Saved data entries

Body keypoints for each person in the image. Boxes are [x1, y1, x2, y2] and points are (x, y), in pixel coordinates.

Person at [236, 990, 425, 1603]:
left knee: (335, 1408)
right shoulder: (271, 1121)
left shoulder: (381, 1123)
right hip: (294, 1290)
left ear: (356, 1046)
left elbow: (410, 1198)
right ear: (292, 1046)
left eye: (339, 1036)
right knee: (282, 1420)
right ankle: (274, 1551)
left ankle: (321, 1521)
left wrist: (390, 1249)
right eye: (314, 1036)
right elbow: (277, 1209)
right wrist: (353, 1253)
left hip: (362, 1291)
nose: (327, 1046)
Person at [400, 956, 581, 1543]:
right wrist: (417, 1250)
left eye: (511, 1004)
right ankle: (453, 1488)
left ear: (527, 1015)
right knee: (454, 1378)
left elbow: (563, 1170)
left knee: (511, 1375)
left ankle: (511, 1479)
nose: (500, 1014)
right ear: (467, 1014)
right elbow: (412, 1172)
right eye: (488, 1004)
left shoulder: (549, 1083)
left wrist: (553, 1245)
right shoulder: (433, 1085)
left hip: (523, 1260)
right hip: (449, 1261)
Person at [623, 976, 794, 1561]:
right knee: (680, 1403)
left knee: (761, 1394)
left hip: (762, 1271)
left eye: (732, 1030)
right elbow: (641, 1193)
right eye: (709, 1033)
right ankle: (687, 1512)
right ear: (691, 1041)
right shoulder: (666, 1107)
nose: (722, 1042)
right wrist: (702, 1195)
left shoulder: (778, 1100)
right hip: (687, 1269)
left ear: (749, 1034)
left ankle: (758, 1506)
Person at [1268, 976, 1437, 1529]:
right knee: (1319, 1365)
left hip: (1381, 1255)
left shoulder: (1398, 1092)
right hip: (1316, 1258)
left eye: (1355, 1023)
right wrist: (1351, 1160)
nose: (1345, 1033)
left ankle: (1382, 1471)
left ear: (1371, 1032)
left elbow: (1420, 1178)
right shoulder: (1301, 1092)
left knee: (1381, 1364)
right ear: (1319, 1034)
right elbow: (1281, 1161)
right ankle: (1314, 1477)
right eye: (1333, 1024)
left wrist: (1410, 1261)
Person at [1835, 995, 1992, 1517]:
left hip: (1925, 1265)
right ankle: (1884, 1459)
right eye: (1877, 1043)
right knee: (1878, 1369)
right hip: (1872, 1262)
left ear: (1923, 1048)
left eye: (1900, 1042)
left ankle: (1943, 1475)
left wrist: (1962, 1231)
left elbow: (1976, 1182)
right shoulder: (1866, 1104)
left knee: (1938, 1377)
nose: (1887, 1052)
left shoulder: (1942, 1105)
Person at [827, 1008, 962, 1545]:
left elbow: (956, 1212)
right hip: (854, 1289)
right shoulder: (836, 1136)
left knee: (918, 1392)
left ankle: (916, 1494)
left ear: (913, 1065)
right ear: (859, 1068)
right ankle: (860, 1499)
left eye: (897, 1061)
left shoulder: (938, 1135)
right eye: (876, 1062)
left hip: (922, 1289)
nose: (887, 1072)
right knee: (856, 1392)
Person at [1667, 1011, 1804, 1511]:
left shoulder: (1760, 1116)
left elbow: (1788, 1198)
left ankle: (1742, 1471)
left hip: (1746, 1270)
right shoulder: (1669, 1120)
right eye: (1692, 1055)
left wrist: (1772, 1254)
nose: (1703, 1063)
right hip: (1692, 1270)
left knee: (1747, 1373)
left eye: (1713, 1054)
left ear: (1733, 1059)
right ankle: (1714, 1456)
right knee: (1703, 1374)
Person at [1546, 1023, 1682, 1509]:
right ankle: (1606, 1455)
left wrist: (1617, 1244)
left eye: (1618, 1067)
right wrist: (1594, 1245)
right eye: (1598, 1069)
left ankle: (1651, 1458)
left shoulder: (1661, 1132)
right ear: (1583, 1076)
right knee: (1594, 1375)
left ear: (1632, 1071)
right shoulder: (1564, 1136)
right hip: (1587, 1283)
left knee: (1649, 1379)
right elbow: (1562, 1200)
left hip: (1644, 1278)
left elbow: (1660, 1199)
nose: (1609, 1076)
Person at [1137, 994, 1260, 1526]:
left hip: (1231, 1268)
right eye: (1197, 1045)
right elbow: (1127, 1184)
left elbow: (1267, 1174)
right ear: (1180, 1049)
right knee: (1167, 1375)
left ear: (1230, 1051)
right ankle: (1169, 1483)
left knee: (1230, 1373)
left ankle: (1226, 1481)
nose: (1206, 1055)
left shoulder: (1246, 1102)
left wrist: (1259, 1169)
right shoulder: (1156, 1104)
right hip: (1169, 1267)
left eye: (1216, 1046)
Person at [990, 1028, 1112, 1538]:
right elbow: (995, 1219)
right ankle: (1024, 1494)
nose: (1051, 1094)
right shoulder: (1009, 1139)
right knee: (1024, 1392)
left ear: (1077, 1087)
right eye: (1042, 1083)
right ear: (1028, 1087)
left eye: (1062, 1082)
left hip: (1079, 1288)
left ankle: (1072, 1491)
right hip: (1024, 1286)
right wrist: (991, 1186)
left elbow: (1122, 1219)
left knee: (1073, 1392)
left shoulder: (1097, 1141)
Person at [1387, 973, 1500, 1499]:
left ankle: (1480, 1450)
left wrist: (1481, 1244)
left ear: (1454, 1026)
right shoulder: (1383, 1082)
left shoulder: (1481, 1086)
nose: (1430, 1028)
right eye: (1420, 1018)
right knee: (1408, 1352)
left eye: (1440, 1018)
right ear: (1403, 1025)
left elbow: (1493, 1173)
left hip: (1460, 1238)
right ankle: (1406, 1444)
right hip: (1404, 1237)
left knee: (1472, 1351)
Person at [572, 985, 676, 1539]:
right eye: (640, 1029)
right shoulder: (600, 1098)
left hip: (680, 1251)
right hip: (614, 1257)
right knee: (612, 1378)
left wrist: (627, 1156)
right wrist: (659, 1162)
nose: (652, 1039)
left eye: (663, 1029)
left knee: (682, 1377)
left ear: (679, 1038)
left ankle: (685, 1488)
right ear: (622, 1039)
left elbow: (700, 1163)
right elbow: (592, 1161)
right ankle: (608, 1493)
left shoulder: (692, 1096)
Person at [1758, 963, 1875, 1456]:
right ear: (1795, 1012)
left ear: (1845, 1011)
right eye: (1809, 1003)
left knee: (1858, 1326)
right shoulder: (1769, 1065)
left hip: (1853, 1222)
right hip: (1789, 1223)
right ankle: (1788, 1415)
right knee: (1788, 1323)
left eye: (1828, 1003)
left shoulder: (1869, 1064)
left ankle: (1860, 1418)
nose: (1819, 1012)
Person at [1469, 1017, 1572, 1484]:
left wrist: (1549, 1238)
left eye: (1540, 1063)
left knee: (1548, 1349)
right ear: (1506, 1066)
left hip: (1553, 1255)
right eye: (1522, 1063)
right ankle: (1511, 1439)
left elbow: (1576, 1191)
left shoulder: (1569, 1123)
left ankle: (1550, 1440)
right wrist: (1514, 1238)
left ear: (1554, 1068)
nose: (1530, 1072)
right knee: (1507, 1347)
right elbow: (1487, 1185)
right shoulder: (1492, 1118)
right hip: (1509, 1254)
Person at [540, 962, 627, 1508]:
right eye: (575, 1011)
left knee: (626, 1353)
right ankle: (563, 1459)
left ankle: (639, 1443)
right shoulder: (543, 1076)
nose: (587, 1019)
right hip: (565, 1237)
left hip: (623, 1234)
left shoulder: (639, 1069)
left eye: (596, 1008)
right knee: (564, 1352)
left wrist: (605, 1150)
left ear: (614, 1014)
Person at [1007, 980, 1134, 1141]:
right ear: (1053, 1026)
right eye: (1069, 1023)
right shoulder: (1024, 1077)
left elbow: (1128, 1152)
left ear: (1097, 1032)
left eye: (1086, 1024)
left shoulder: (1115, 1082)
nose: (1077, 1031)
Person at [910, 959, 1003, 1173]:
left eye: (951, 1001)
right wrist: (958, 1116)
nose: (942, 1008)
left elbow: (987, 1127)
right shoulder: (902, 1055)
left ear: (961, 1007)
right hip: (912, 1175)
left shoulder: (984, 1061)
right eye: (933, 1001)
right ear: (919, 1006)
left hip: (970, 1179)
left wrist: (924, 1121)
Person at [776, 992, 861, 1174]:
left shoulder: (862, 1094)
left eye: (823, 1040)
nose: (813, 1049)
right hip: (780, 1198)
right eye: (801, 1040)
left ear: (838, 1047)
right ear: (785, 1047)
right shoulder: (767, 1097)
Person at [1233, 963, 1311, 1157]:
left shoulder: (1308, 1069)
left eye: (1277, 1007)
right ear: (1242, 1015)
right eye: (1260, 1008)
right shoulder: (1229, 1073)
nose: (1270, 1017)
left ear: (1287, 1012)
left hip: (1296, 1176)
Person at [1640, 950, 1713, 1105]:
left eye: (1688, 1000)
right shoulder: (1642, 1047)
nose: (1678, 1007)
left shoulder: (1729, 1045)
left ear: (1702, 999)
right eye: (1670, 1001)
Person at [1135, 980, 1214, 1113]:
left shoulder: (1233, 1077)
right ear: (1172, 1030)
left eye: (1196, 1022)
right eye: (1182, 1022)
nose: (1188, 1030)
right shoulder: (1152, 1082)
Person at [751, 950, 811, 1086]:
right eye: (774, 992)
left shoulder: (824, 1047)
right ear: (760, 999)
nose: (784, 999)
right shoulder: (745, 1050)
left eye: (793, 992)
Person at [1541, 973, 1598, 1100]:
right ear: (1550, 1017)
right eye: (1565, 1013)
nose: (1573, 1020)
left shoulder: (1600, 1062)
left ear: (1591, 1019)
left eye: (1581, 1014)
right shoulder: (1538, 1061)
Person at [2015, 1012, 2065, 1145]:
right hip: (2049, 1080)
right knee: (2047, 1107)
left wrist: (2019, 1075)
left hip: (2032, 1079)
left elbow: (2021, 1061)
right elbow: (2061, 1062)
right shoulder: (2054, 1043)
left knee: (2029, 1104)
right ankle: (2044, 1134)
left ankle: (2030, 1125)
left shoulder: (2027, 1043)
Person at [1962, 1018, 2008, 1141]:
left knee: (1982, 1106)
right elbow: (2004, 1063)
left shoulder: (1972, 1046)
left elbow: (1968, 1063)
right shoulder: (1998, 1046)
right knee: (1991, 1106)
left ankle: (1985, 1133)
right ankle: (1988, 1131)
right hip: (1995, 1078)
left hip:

Aim of the exercise: Which lines above run from the one containing "left ear: (1632, 1071)" down to the one containing "left ear: (1230, 1051)"? Repeat exactly those, both ends included, and nothing else.

Output below:
left ear: (1632, 1071)
right shoulder: (1564, 1136)
right hip: (1587, 1283)
left knee: (1649, 1379)
right elbow: (1562, 1200)
left hip: (1644, 1278)
left elbow: (1660, 1199)
nose: (1609, 1076)
Person at [1137, 994, 1260, 1526]:
left hip: (1231, 1268)
right eye: (1197, 1045)
right elbow: (1127, 1184)
left elbow: (1267, 1174)
right ear: (1180, 1049)
right knee: (1167, 1375)
left ear: (1230, 1051)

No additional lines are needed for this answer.